Segment Start: THE DATA
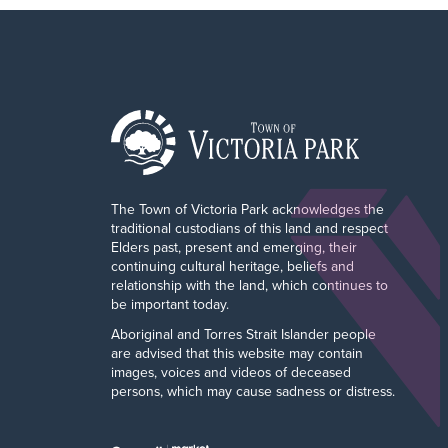
The Town of Victoria Park acknowledges the
traditional custodians of this land and respect
Elders past, present and emerging, their
continuing cultural heritage, beliefs and
relationship with the land, which continues to
be important today.
Aboriginal and Torres Strait Islander people
are advised that this website may contain
images, voices and videos of deceased
persons, which may cause sadness or distress.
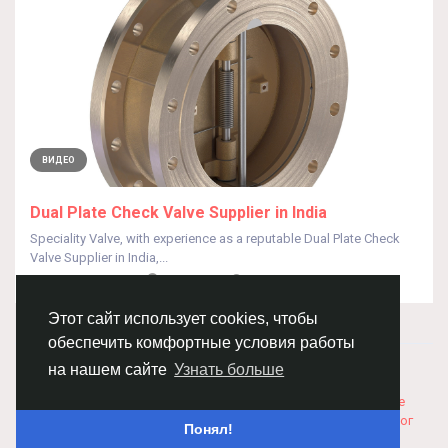
ВИДЕО
Dual Plate Check Valve Supplier in India
Speciality Valve, with experience as a reputable Dual Plate Check
Valve Supplier in India,...
От
Speciality Valves
год назад
0
247
Этот сайт использует cookies, чтобы
обеспечить комфортные условия работы
© 2026 Chimba!
Русский
на нашем сайте
Узнать больше
Правила размещения и покупки товаров
Как добавить
вакансию
Правила размещения статей
О нас
Соглашение
Политика Конфиденциальности
Свяжитесь с нами
Каталог
Понял!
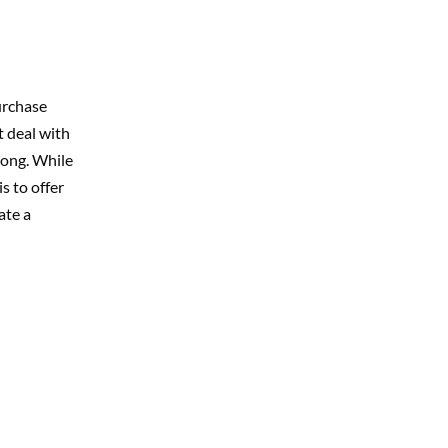
urchase
t deal with
rong. While
s to offer
ate a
Segment End: THE DATA
*PROBLEM TO SOLVE*:
Repeat exactly and only the lines from the one holding "Valve Supplier in India,..." through the final line of the entries; no pictures.

*SOLVED PROBLEM*:
Valve Supplier in India,...
От
Speciality Valves
год назад
0
247
Этот сайт использует cookies, чтобы
обеспечить комфортные условия работы
© 2026 Chimba!
Русский
на нашем сайте
Узнать больше
Правила размещения и покупки товаров
Как добавить
вакансию
Правила размещения статей
О нас
Соглашение
Политика Конфиденциальности
Свяжитесь с нами
Каталог
Понял!
urchase
t deal with
rong. While
s to offer
ate a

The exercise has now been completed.